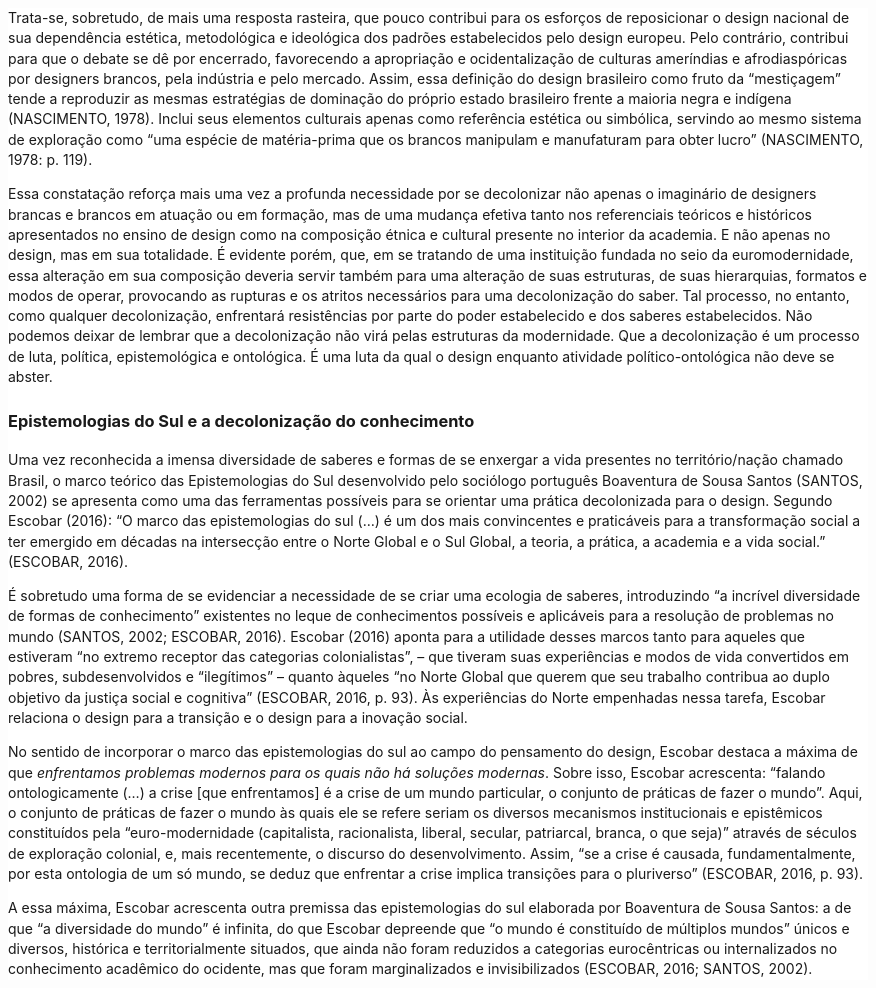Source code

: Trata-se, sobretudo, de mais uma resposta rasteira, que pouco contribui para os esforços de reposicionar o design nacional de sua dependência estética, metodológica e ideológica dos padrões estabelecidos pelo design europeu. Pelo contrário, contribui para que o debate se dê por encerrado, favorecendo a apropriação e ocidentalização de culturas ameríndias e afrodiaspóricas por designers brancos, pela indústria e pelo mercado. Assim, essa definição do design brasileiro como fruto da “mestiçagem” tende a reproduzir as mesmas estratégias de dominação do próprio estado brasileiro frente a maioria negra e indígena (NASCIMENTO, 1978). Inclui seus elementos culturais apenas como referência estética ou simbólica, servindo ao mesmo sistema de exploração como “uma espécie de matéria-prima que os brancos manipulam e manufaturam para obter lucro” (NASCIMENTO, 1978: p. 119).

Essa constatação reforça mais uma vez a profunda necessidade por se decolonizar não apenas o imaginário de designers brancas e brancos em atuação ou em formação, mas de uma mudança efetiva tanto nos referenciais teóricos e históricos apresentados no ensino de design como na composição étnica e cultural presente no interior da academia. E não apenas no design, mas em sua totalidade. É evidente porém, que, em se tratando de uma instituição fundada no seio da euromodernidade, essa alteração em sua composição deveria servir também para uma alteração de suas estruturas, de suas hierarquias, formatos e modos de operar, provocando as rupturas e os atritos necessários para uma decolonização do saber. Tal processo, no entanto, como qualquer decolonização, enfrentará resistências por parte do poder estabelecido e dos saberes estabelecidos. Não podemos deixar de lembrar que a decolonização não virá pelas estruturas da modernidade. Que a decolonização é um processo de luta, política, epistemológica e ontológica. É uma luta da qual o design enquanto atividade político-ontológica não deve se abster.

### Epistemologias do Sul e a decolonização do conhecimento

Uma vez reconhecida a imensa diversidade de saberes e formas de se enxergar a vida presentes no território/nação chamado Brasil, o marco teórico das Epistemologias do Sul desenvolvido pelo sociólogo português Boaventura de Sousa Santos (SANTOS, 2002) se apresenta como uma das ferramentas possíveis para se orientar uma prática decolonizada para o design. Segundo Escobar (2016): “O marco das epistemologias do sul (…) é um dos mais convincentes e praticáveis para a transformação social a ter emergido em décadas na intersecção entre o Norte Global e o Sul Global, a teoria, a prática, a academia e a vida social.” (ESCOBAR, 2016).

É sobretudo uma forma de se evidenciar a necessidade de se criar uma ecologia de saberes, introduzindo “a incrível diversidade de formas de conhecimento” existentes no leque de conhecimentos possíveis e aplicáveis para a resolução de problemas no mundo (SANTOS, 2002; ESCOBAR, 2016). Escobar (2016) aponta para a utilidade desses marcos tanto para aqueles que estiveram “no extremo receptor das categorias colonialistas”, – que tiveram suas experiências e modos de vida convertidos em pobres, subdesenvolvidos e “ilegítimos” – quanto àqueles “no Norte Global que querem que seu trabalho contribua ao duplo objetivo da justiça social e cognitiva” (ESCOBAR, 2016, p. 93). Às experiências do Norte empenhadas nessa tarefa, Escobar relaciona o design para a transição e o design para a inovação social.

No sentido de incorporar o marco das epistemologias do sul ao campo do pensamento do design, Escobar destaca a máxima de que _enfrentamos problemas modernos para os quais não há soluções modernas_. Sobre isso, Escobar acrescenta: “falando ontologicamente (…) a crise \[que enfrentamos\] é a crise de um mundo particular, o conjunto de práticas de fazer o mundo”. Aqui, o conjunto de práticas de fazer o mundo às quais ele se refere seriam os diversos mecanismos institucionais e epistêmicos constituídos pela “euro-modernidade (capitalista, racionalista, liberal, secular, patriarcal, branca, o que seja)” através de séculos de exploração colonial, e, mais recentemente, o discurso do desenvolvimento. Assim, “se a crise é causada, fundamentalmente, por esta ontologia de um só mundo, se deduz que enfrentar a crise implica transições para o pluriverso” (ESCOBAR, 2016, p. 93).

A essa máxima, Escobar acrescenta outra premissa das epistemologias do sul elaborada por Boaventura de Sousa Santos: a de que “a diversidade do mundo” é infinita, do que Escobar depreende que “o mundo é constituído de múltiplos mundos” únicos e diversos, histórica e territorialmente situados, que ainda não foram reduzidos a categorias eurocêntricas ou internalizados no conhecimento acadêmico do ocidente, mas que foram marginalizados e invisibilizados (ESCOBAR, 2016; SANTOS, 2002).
▬▬▬▬▬▬▬▬▬▬
▸ **Work request**: Write out all the data exactly, minus pictures.

▸ **Solution for this task**:
Source code

: Trata-se, sobretudo, de mais uma resposta rasteira, que pouco contribui para os esforços de reposicionar o design nacional de sua dependência estética, metodológica e ideológica dos padrões estabelecidos pelo design europeu. Pelo contrário, contribui para que o debate se dê por encerrado, favorecendo a apropriação e ocidentalização de culturas ameríndias e afrodiaspóricas por designers brancos, pela indústria e pelo mercado. Assim, essa definição do design brasileiro como fruto da “mestiçagem” tende a reproduzir as mesmas estratégias de dominação do próprio estado brasileiro frente a maioria negra e indígena (NASCIMENTO, 1978). Inclui seus elementos culturais apenas como referência estética ou simbólica, servindo ao mesmo sistema de exploração como “uma espécie de matéria-prima que os brancos manipulam e manufaturam para obter lucro” (NASCIMENTO, 1978: p. 119).

Essa constatação reforça mais uma vez a profunda necessidade por se decolonizar não apenas o imaginário de designers brancas e brancos em atuação ou em formação, mas de uma mudança efetiva tanto nos referenciais teóricos e históricos apresentados no ensino de design como na composição étnica e cultural presente no interior da academia. E não apenas no design, mas em sua totalidade. É evidente porém, que, em se tratando de uma instituição fundada no seio da euromodernidade, essa alteração em sua composição deveria servir também para uma alteração de suas estruturas, de suas hierarquias, formatos e modos de operar, provocando as rupturas e os atritos necessários para uma decolonização do saber. Tal processo, no entanto, como qualquer decolonização, enfrentará resistências por parte do poder estabelecido e dos saberes estabelecidos. Não podemos deixar de lembrar que a decolonização não virá pelas estruturas da modernidade. Que a decolonização é um processo de luta, política, epistemológica e ontológica. É uma luta da qual o design enquanto atividade político-ontológica não deve se abster.

### Epistemologias do Sul e a decolonização do conhecimento

Uma vez reconhecida a imensa diversidade de saberes e formas de se enxergar a vida presentes no território/nação chamado Brasil, o marco teórico das Epistemologias do Sul desenvolvido pelo sociólogo português Boaventura de Sousa Santos (SANTOS, 2002) se apresenta como uma das ferramentas possíveis para se orientar uma prática decolonizada para o design. Segundo Escobar (2016): “O marco das epistemologias do sul (…) é um dos mais convincentes e praticáveis para a transformação social a ter emergido em décadas na intersecção entre o Norte Global e o Sul Global, a teoria, a prática, a academia e a vida social.” (ESCOBAR, 2016).

É sobretudo uma forma de se evidenciar a necessidade de se criar uma ecologia de saberes, introduzindo “a incrível diversidade de formas de conhecimento” existentes no leque de conhecimentos possíveis e aplicáveis para a resolução de problemas no mundo (SANTOS, 2002; ESCOBAR, 2016). Escobar (2016) aponta para a utilidade desses marcos tanto para aqueles que estiveram “no extremo receptor das categorias colonialistas”, – que tiveram suas experiências e modos de vida convertidos em pobres, subdesenvolvidos e “ilegítimos” – quanto àqueles “no Norte Global que querem que seu trabalho contribua ao duplo objetivo da justiça social e cognitiva” (ESCOBAR, 2016, p. 93). Às experiências do Norte empenhadas nessa tarefa, Escobar relaciona o design para a transição e o design para a inovação social.

No sentido de incorporar o marco das epistemologias do sul ao campo do pensamento do design, Escobar destaca a máxima de que _enfrentamos problemas modernos para os quais não há soluções modernas_. Sobre isso, Escobar acrescenta: “falando ontologicamente (…) a crise \[que enfrentamos\] é a crise de um mundo particular, o conjunto de práticas de fazer o mundo”. Aqui, o conjunto de práticas de fazer o mundo às quais ele se refere seriam os diversos mecanismos institucionais e epistêmicos constituídos pela “euro-modernidade (capitalista, racionalista, liberal, secular, patriarcal, branca, o que seja)” através de séculos de exploração colonial, e, mais recentemente, o discurso do desenvolvimento. Assim, “se a crise é causada, fundamentalmente, por esta ontologia de um só mundo, se deduz que enfrentar a crise implica transições para o pluriverso” (ESCOBAR, 2016, p. 93).

A essa máxima, Escobar acrescenta outra premissa das epistemologias do sul elaborada por Boaventura de Sousa Santos: a de que “a diversidade do mundo” é infinita, do que Escobar depreende que “o mundo é constituído de múltiplos mundos” únicos e diversos, histórica e territorialmente situados, que ainda não foram reduzidos a categorias eurocêntricas ou internalizados no conhecimento acadêmico do ocidente, mas que foram marginalizados e invisibilizados (ESCOBAR, 2016; SANTOS, 2002).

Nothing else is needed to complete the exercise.